Instructions to follow:
Reproduce every line of text in the material below precisely as it appears, omitting the pictures from your answer.

Saved data entries:

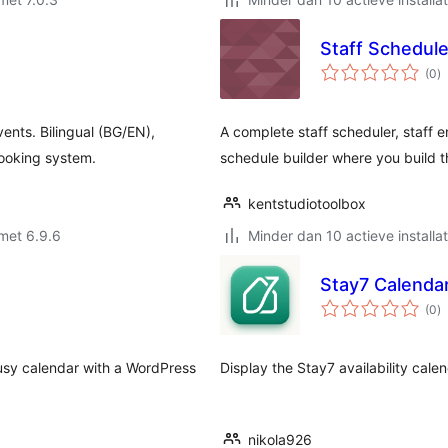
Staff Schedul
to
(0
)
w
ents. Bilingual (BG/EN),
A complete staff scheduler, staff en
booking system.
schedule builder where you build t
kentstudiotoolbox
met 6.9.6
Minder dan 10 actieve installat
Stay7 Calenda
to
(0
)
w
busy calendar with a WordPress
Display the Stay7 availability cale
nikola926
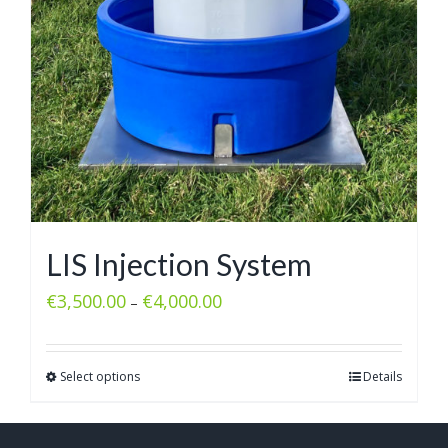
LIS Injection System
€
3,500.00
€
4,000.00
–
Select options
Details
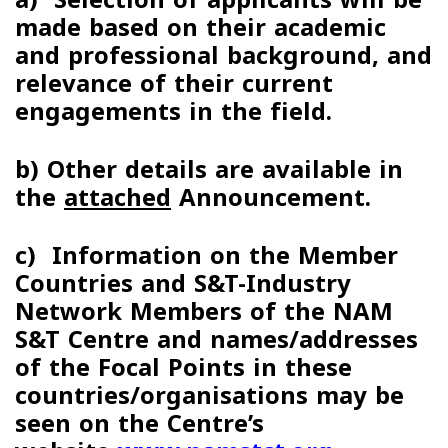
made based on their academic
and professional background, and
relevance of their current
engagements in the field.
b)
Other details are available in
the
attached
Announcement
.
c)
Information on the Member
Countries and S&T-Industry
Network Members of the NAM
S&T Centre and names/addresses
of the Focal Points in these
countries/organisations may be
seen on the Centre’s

Task answer:
Staff Schedul
to
(0
)
w
ents. Bilingual (BG/EN),
A complete staff scheduler, staff en
booking system.
schedule builder where you build t
kentstudiotoolbox
met 6.9.6
Minder dan 10 actieve installat
Stay7 Calenda
to
(0
)
w
busy calendar with a WordPress
Display the Stay7 availability cale
nikola926
LIS Injection System
€
3,500.00
€
4,000.00
–
Select options
Details
made based on their academic
and professional background, and
relevance of their current
engagements in the field.
b)
Other details are available in
the
attached
Announcement
.
c)
Information on the Member
Countries and S&T-Industry
Network Members of the NAM
S&T Centre and names/addresses
of the Focal Points in these
countries/organisations may be
seen on the Centre’s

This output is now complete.